Task item A:
From the Stata text, write out the passage from "- Serial number: Provided" up to and including "or 12 months)".
Task item B:
Answer these questions using the Stata text:
(i) Which website supplies the setup files?
(ii) How many months can a time-limited subscription run?
(iii) Which course number goes with Stata Programming II?

-------- Text provided --------

Diving into Stata for data analysis and statistical programming, we embrace a philosophy that’s rooted in practicality and deep contemplation.

1.1.1 Receive & with Simplicity#

Tools
- Workstation
  - Remote Access: Utilize Terminal or Safe Desktop for secure, remote operations.
  - Local Setup: Download Stata directly onto your personal computer.
- Installation
  - Visit download.stata.com for the setup files.
  - Username: 0123456789 (as provided in your email) – remember, it’s reusable for future Stata acquisitions.
  - Password: Create a secure one of your choosing ($3(re+ as an example).
  - Serial number: Provided with your purchase, which could be for:
    - A perpetual license (higher cost)
    - A time-limited subscription (6 or 12 months)
  - Compatible Operating Systems: Windows, Mac, Linux (contact Stata for alternatives).
  - Choose Your Stata Packa`ge: Stata/MP, Stata/SE, Stata/BE, tailored to your needs like parallel processing support for Mac, including necessary files and documentation.
  - Ensure Stata can access your documents folder for seamless file management.
- Courses
  - 340.600 Stata Programming I (Basics)
  - 340.700 Stata Programming II (Intermediate Level)
  - 340.800 Stata Programming III (Advanced Mastery)
Challenges
- Foundational Steps:
  - Introductory courses like Epi 750 series and Biostats 620 series.
- Hopkins-Specific:
  - Engage with Labs/Practice, homework, capstones/theses, and course Biostats 140.624 for hands-on learning.
- Real-World Applications:
  - Analyze data from NHANES covering demographics, health questionnaires, nutrition, and more for practical insights into public health.
  - Work with national databases, clinical studies, and longitudinal cohorts for a broad exposure to data analysis.
- Simulation for Skill Building:
  - Experiment with creating Data that mimics real databases to refine your Stata scripts.
  - Develop skills in randomization, handling missing data, bootstrapping, understanding cryptography/disclosure risks, calculating sample sizes, and more for versatile analytical capabilities.
  - Engage in adversarial training and use simulations for didactic purposes across various scenarios.

This structured approach not only builds foundational skills but also prepares you to tackle real-world challenges with confidence and creativity.

1.1.2 Know & be Reverent#

Skills
- Analytical Thinking: You are encouraged to not just learn Stata syntax but to understand the data you are working with. Stata is not just a tool but a gateway to meaningful insights. This class assumes that you have received some training in epidemiology and biostatistics and will not be emphasizing any of these points.

-------- Stored data --------

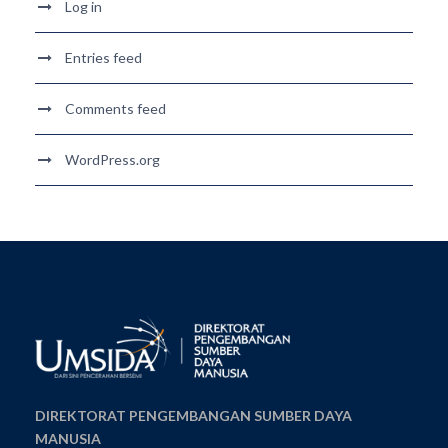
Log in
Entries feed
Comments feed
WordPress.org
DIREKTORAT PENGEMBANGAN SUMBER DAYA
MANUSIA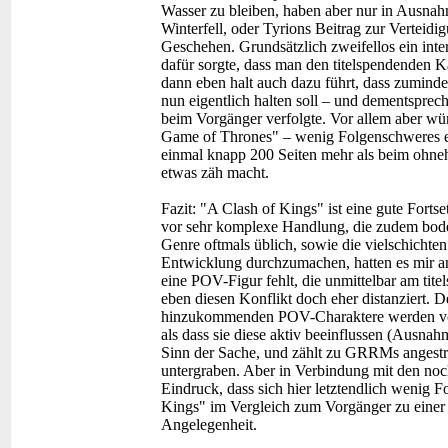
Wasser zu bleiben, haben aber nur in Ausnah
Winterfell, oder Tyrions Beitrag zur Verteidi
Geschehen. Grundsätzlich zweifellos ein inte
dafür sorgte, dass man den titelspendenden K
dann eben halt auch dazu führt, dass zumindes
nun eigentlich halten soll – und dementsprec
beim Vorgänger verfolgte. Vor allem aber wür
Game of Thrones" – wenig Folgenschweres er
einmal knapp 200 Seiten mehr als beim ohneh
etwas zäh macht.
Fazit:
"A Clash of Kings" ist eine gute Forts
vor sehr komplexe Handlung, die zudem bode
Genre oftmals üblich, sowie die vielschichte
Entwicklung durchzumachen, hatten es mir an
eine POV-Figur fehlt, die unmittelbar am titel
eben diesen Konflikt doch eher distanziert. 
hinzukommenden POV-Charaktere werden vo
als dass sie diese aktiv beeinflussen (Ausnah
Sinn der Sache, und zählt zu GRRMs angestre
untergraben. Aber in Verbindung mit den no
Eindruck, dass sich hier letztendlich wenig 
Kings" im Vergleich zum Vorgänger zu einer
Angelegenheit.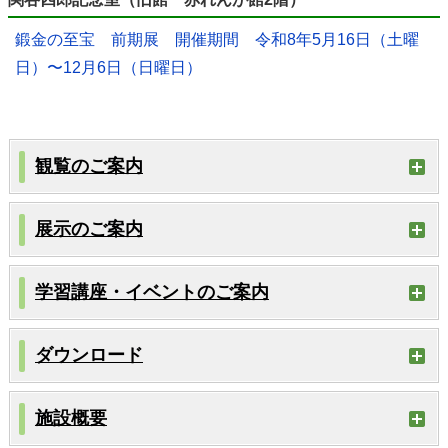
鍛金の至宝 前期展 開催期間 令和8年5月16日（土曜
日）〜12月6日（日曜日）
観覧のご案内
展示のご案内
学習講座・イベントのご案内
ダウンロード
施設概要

--------
-------- Stored data --------

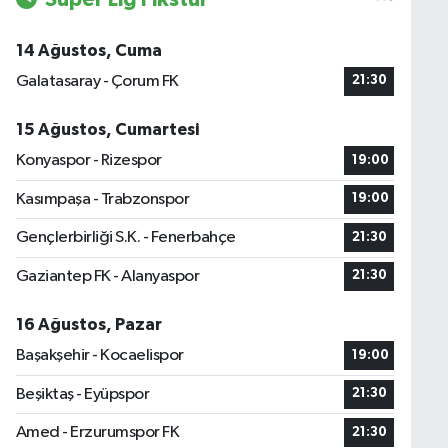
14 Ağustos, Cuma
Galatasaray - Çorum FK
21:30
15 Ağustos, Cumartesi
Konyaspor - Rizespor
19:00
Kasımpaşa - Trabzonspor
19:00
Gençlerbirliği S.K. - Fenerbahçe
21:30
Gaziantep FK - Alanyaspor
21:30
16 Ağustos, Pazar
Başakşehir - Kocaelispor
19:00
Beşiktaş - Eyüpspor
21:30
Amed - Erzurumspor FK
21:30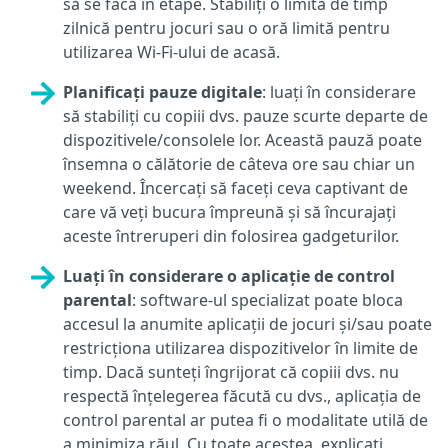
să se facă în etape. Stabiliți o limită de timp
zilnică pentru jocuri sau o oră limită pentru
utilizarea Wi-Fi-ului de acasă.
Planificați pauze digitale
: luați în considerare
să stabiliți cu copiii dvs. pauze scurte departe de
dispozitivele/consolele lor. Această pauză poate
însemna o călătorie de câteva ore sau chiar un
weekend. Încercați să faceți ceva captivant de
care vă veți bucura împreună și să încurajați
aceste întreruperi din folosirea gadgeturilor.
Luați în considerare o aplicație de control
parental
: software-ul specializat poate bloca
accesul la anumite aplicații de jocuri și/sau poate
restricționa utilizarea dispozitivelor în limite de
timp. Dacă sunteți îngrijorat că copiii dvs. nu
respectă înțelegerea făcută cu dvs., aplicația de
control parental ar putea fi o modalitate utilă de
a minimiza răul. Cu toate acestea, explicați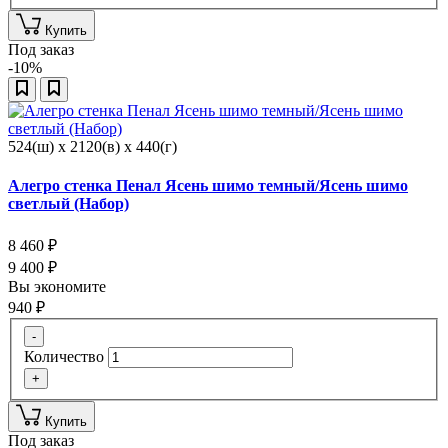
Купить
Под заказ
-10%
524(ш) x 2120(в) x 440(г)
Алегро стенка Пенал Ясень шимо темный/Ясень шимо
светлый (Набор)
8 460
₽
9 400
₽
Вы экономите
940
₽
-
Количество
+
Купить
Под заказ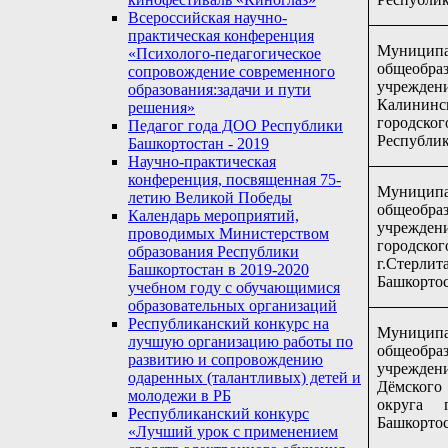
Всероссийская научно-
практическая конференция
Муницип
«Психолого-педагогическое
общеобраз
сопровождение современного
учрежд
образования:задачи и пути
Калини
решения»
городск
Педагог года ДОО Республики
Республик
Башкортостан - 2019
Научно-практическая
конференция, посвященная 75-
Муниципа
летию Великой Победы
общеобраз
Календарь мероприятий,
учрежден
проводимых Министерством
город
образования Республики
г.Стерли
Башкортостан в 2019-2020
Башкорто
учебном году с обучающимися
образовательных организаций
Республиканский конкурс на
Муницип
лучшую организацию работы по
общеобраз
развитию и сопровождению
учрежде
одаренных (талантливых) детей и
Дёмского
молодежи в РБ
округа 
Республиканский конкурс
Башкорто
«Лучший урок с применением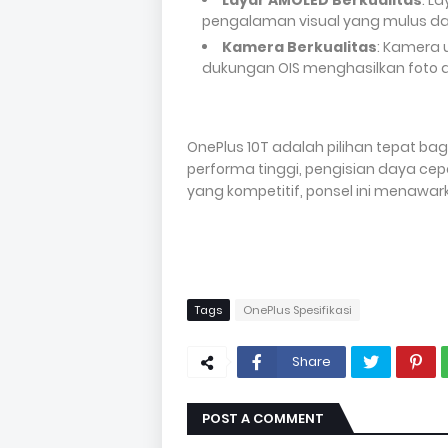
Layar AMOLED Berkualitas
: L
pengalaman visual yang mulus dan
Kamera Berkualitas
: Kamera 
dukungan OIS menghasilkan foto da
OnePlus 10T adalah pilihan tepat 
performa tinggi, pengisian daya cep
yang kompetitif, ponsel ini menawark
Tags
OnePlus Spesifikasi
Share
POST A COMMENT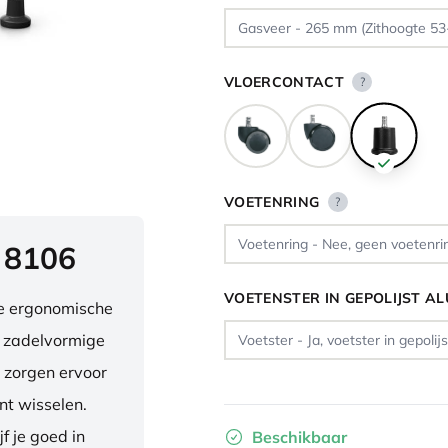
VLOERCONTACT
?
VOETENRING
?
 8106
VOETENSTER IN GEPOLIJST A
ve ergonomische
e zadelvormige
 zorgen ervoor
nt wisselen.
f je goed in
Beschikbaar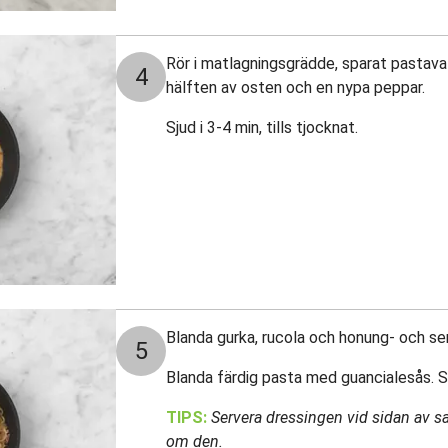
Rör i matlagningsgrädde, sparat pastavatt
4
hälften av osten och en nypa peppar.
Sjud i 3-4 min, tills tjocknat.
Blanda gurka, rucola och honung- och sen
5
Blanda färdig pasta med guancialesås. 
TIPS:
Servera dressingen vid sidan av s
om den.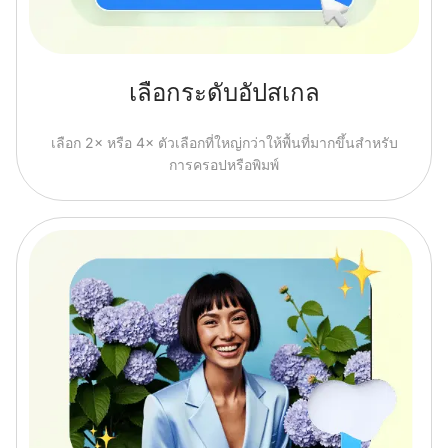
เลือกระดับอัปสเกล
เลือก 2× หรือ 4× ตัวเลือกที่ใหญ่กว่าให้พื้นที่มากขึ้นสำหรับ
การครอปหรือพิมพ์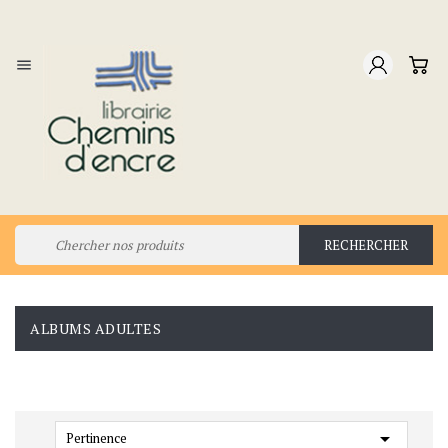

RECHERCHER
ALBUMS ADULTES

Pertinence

--------

Reply A:
- Serial number: Provided with your purchase, which could be for:
    - A perpetual license (higher cost)
    - A time-limited subscription (6 or 12 months)

Reply B:
(i) download.stata.com
(ii) 6 or 12 months
(iii) 340.700